Here is the scenario I find myself in.
I have a reasonably big table that I need to query the latest records from. Here is the create for the essential columns for the query:
CREATE TABLE [dbo].[ChannelValue](
[ID] [bigint] IDENTITY(1,1) NOT NULL,
[UpdateRecord] [bit] NOT NULL,
[VehicleID] [int] NOT NULL,
[UnitID] [int] NOT NULL,
[RecordInsert] [datetime] NOT NULL,
[TimeStamp] [datetime] NOT NULL
) ON [PRIMARY]
GO
The ID column is a Primary Key and there is a non-Clustered index on VehicleID and TimeStamp
CREATE NONCLUSTERED INDEX [IX_ChannelValue_TimeStamp_VehicleID] ON [dbo].[ChannelValue]
(
[TimeStamp] ASC,
[VehicleID] ASC
)ON [PRIMARY]
GO
The table I'm working on to optimise my query is a little over 23 million rows and is only a 10th of the sizes the query needs to operate against.
I need to return the latest row for each VehicleID.
I've been looking through the responses to this question here on StackOverflow and I've done a fair bit of Googling and there seem to be 3 or 4 common ways of doing this on SQL Server 2005 and upwards.
So far the fastest method I've found is the following query:
SELECT cv.*
FROM ChannelValue cv
WHERE cv.TimeStamp = (
SELECT
MAX(TimeStamp)
FROM ChannelValue
WHERE ChannelValue.VehicleID = cv.VehicleID
)
With the current amount of data in the table it takes about 6s to execute which is within reasonable limits but with the amount of data the table will contain in the live environment the query begins to perform too slow.
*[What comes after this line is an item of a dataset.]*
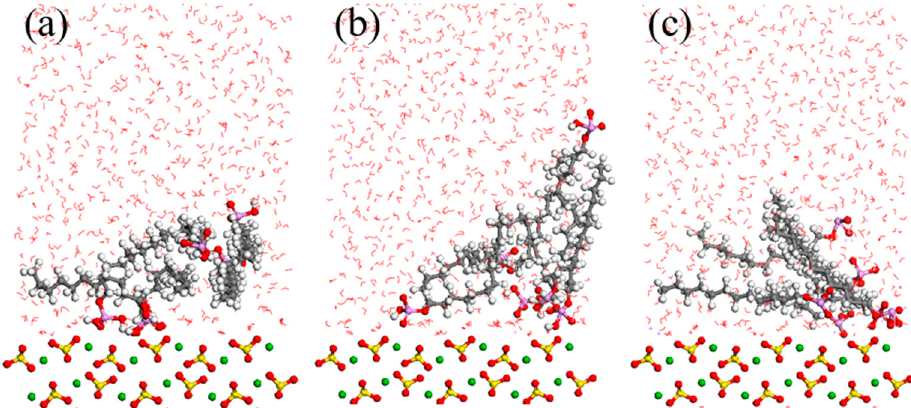
Figure 5. Interfacial behavior of lauryl phosphate species ( a ) RH 2 , ( b ) RH − , and ( c ) R 2 − at barite (001) surface.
Looking at the execution plan my concern is around what SQL Server is doing to return the rows.
I cannot post the execution plan image because my Reputation isn't high enough but the index scan is parsing every single row within the table which is slowing the query down so much.
I've tried rewriting the query with several different methods including using the SQL 2005 Partition method like this:
WITH cte
AS (
SELECT *,
ROW_NUMBER() OVER(PARTITION BY VehicleID ORDER BY TimeStamp DESC) AS seq
FROM ChannelValue
)
SELECT
VehicleID,
TimeStamp,
Col1
FROM cte
WHERE seq = 1
But the performance of that query is even worse by quite a large magnitude.
I've tried re-structuring the query like this but the result speed and query execution plan is nearly identical:
SELECT cv.*
FROM (
SELECT VehicleID
,MAX(TimeStamp) AS [TimeStamp]
FROM ChannelValue
GROUP BY VehicleID
) AS [q]
INNER JOIN ChannelValue cv
ON cv.VehicleID = q.VehicleID
AND cv.TimeStamp = q.TimeStamp
I have some flexibility available to me around the table structure (although to a limited degree) so I can add indexes, indexed views and so forth or even additional tables to the database.
I would greatly appreciate any help at all here.
Edit Added the link to the execution plan image.